ENTRIES SHOWN START
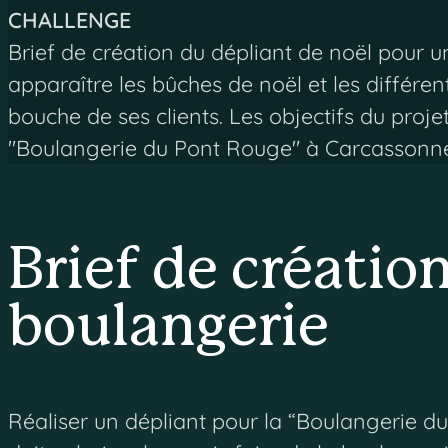
CHALLENGE
Brief de création du dépliant de noël pour 
apparaître les bûches de noël et les différent
bouche de ses clients. Les objectifs du proj
"Boulangerie du Pont Rouge" à Carcassonne.
Brief de créatio
boulangerie
Réaliser un dépliant pour la “Boulangerie du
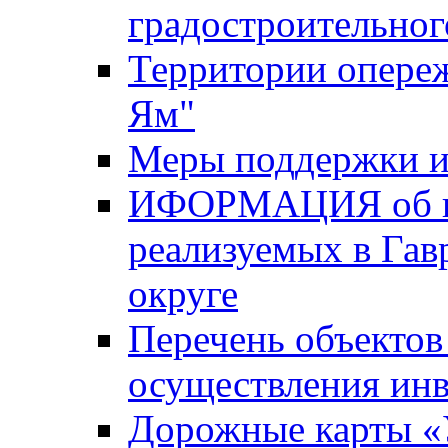
градостроительног
Территории опере
Ям"
Меры поддержки и
ИФОРМАЦИЯ об ин
реализуемых в Га
округе
Перечень объектов
осуществления ин
Дорожные карты «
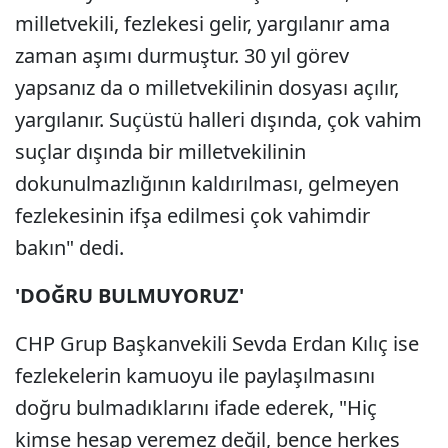
milletvekili, fezlekesi gelir, yargılanır ama
zaman aşımı durmuştur. 30 yıl görev
yapsanız da o milletvekilinin dosyası açılır,
yargılanır. Suçüstü halleri dışında, çok vahim
suçlar dışında bir milletvekilinin
dokunulmazlığının kaldırılması, gelmeyen
fezlekesinin ifşa edilmesi çok vahimdir
bakın" dedi.
'DOĞRU BULMUYORUZ'
CHP Grup Başkanvekili Sevda Erdan Kılıç ise
fezlekelerin kamuoyu ile paylaşılmasını
doğru bulmadıklarını ifade ederek, "Hiç
kimse hesap veremez değil, bence herkes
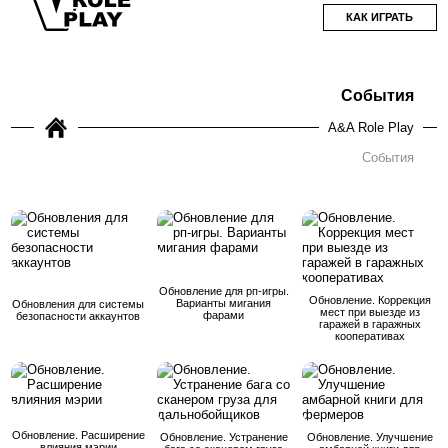
КАК ИГРАТЬ
События
A&A Role Play
События
Обновление для рп-игры.
Обновление. Коррекция
Варианты мигания
Обновления для системы
мест при выезде из
фарами
безопасности аккаунтов
гаражей в гаражных
кооперативах
Обновление. Расширение
Обновление. Устранение
Обновление. Улучшение
влияния мэрии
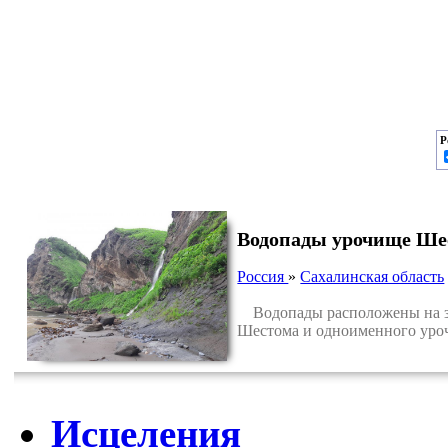
Р
Водопады урочище Ше
Россия
»
Сахалинская область
Водопады расположены на зап
Шестома и одноименного уроч
Исцеления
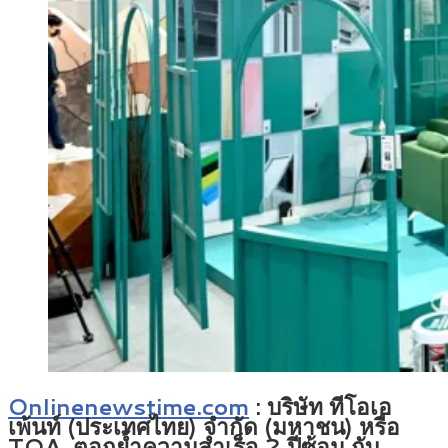
Onlinenewstime.com
: บริษัท ทีโอเอ
เพ้นท์ (ประเทศไทย) จำกัด (มหาชน) หรือ
TOA ตอกย้ำความสำเร็จ 2 ปีซ้อน กับ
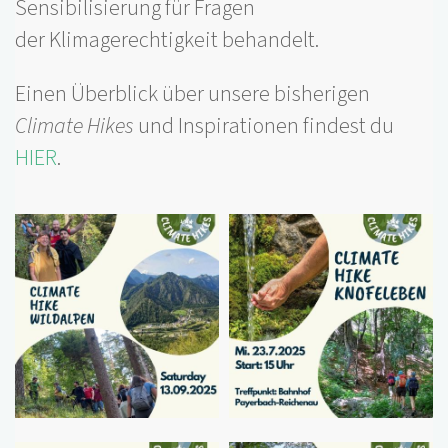
Sensibilisierung für Fragen
der Klimagerechtigkeit behandelt.
Einen Überblick über unsere bisherigen
Climate Hikes
und Inspirationen findest du
HIER
.
Foto
Foto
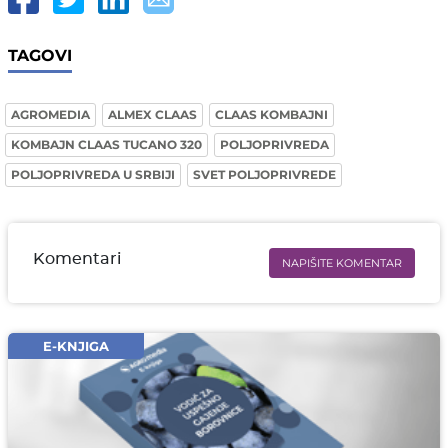
TAGOVI
AGROMEDIA
ALMEX CLAAS
CLAAS KOMBAJNI
KOMBAJN CLAAS TUCANO 320
POLJOPRIVREDA
POLJOPRIVREDA U SRBIJI
SVET POLJOPRIVREDE
Komentari
NAPIŠITE KOMENTAR
Ime i prezime* obavezno
Email* obavezno
E-KNJIGA
Komentar* obavezno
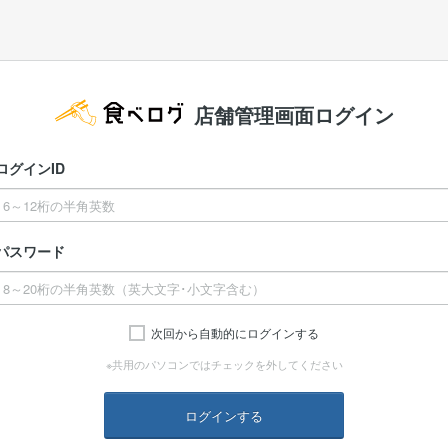
店舗管理画面ログイン
ログインID
パスワード
次回から自動的にログインする
※共用のパソコンではチェックを外してください
ログインする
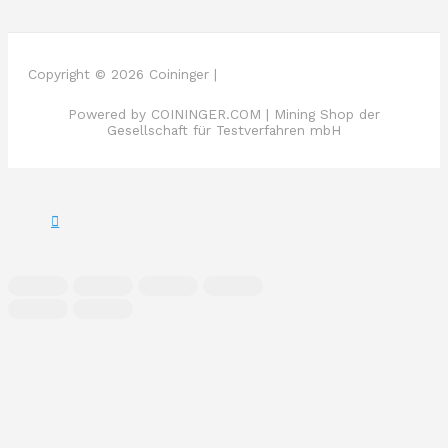
Copyright © 2026 Coininger |
Powered by COININGER.COM | Mining Shop der
Gesellschaft für Testverfahren mbH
ENTRIES SHOWN END
» **ABOUT THIS TASK**
Exactness is what counts here: copy each entry as given and omit its pictures.

» **SOLUTION FOR THIS EXERCISE**
CHALLENGE
Brief de création du dépliant de noël pour 
apparaître les bûches de noël et les différent
bouche de ses clients. Les objectifs du proj
"Boulangerie du Pont Rouge" à Carcassonne.
Brief de créatio
boulangerie
Réaliser un dépliant pour la “Boulangerie du
градостроительног
Территории опере
Ям"
Меры поддержки и
ИФОРМАЦИЯ об ин
реализуемых в Га
округе
Перечень объектов
осуществления ин
Дорожные карты «
milletvekili, fezlekesi gelir, yargılanır ama
zaman aşımı durmuştur. 30 yıl görev
yapsanız da o milletvekilinin dosyası açılır,
yargılanır. Suçüstü halleri dışında, çok vahim
suçlar dışında bir milletvekilinin
dokunulmazlığının kaldırılması, gelmeyen
fezlekesinin ifşa edilmesi çok vahimdir
bakın" dedi.
'DOĞRU BULMUYORUZ'
CHP Grup Başkanvekili Sevda Erdan Kılıç ise
fezlekelerin kamuoyu ile paylaşılmasını
doğru bulmadıklarını ifade ederek, "Hiç
kimse hesap veremez değil, bence herkes
КАК ИГРАТЬ
События
A&A Role Play
События
Обновление для рп-игры.
Обновление. Коррекция
Варианты мигания
Обновления для системы
мест при выезде из
фарами
безопасности аккаунтов
гаражей в гаражных
кооперативах
Обновление. Расширение
Обновление. Устранение
Обновление. Улучшение
влияния мэрии
Р
Водопады урочище Ше
Россия
»
Сахалинская область
Водопады расположены на зап
Шестома и одноименного уроч
Исцеления
Onlinenewstime.com
: บริษัท ทีโอเอ
เพ้นท์ (ประเทศไทย) จำกัด (มหาชน) หรือ
TOA ตอกย้ำความสำเร็จ 2 ปีซ้อน กับ
Sensibilisierung für Fragen
der Klimagerechtigkeit behandelt.
Einen Überblick über unsere bisherigen
Climate Hikes
und Inspirationen findest du
HIER
.
Foto
Foto
TAGOVI
AGROMEDIA
ALMEX CLAAS
CLAAS KOMBAJNI
KOMBAJN CLAAS TUCANO 320
POLJOPRIVREDA
POLJOPRIVREDA U SRBIJI
SVET POLJOPRIVREDE
Komentari
NAPIŠITE KOMENTAR
Ime i prezime* obavezno
Email* obavezno
E-KNJIGA
Komentar* obavezno
店舗管理画面ログイン
ログインID
パスワード
次回から自動的にログインする
※共用のパソコンではチェックを外してください
ログインする
Copyright © 2026 Coininger |
Powered by COININGER.COM | Mining Shop der
Gesellschaft für Testverfahren mbH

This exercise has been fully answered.